FDB: A Query Engine for Factorised Relational Databases

Tuesday, March 20th, 2012

FDB: A Query Engine for Factorised Relational Databases by Nurzhan Bakibayev, Dan Olteanu, and Jakub Závodný.

Abstract:

Factorised databases are relational databases that use compact factorised representations at the physical layer to reduce data redundancy and boost query performance. This paper introduces FDB, an in-memory query engine for select-project-join queries on factorised databases. Key components of FDB are novel algorithms for query optimisation and evaluation that exploit the succinctness brought by data factorisation. Experiments show that for data sets with many-to-many relationships FDB can outperform relational engines by orders of magnitude.

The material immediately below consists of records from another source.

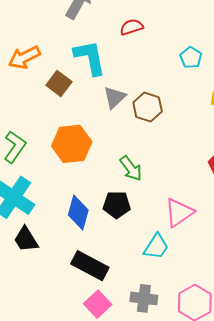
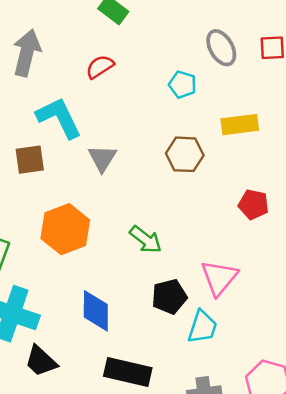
brown square: (59, 84) -> (30, 160), turned -30
brown hexagon: (148, 107) -> (185, 154), moved
black pentagon: (117, 205) -> (169, 297), moved

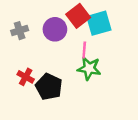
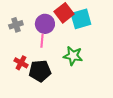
pink line: (84, 50) -> (42, 41), moved
black pentagon: (49, 87) -> (40, 71), turned -30

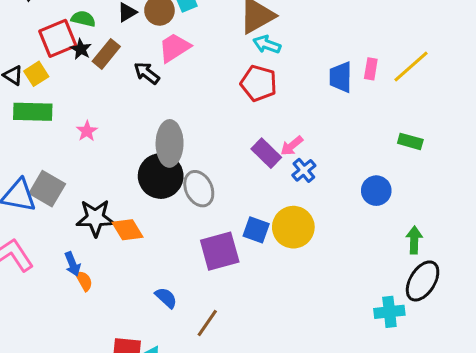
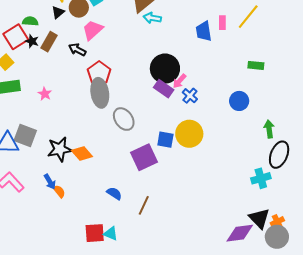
red pentagon: (259, 83) -> (99, 73), moved, turned 30
black circle: (161, 176) -> (165, 69), moved

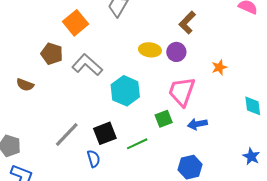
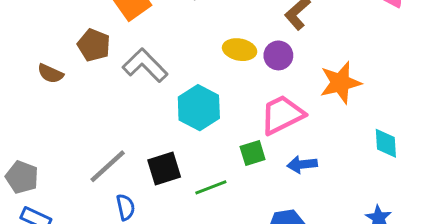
orange star: (219, 67) -> (340, 83), size x1.8
brown semicircle: (25, 85) -> (50, 74), moved
pink trapezoid: (182, 92) -> (282, 115), turned 40
blue semicircle: (94, 159) -> (126, 207), moved

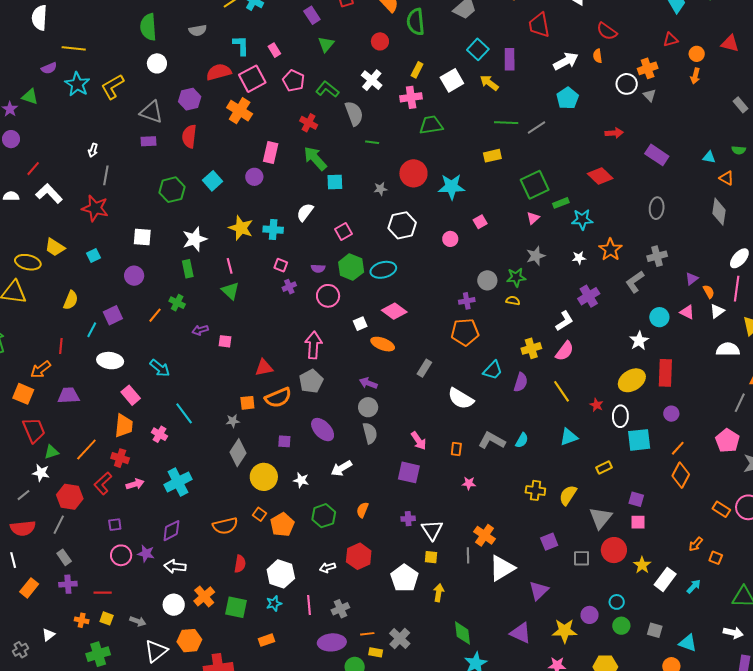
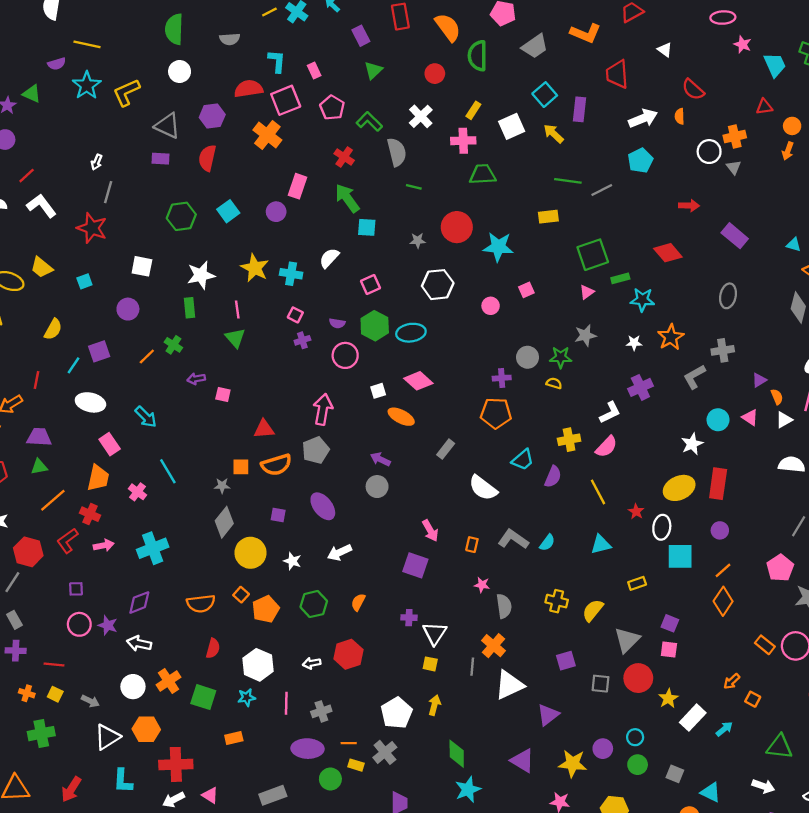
gray semicircle: (370, 433) -> (504, 606), moved
green triangle: (51, 452) -> (39, 467), moved
white pentagon: (404, 578) -> (397, 713), moved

It is twelve pages of dense slogging but I wonder if you have a reaction to:

Finally, factorised representations are relational algebra expressions with well-understood semantics. Their relational nature sets them apart from XML documents, object-oriented databases, and nested objects [2], where the goal is to avoid the rigidity of the relational model. (on the second page)

Where [2] is: S. Abiteboul, R. Hull, and V. Vianu. Foundations of Databases. Addison-Wesley, 1995.

Online version of Foundations of Databases

DBLP has a nice listing of the references (with links) in Foundations of Databases

Abiteboul and company are cited without a page reference (my printed edition is 685 pages long) and the only comparison that I can uncover between the relational model and any of those mentioned here is that an object-oriented database has oids, which aren’t members of a “printable class” as are keys.

I am not sure what sort of oid isn’t a member of a “printable” class but am willing to leave that to one side for the moment.

My problem is with the characterization “…to avoid the rigidity of the relational model.”

The relational model has been implemented in any number of rigid ways, but is that the fault of a model based on operations on tuples, which can be singletons?

What if factorisation were applied to a graph database, composed of singletons, enabling the use of “…relational algebra expressions with well-understood semantics.”?

It sounds like factorisation could speed up classes of “expected” queries across graph databases. I don’t think anyone creates a database, graph or otherwise, without some classes of queries in mind. The user would be no worse off when they create an unexpected query.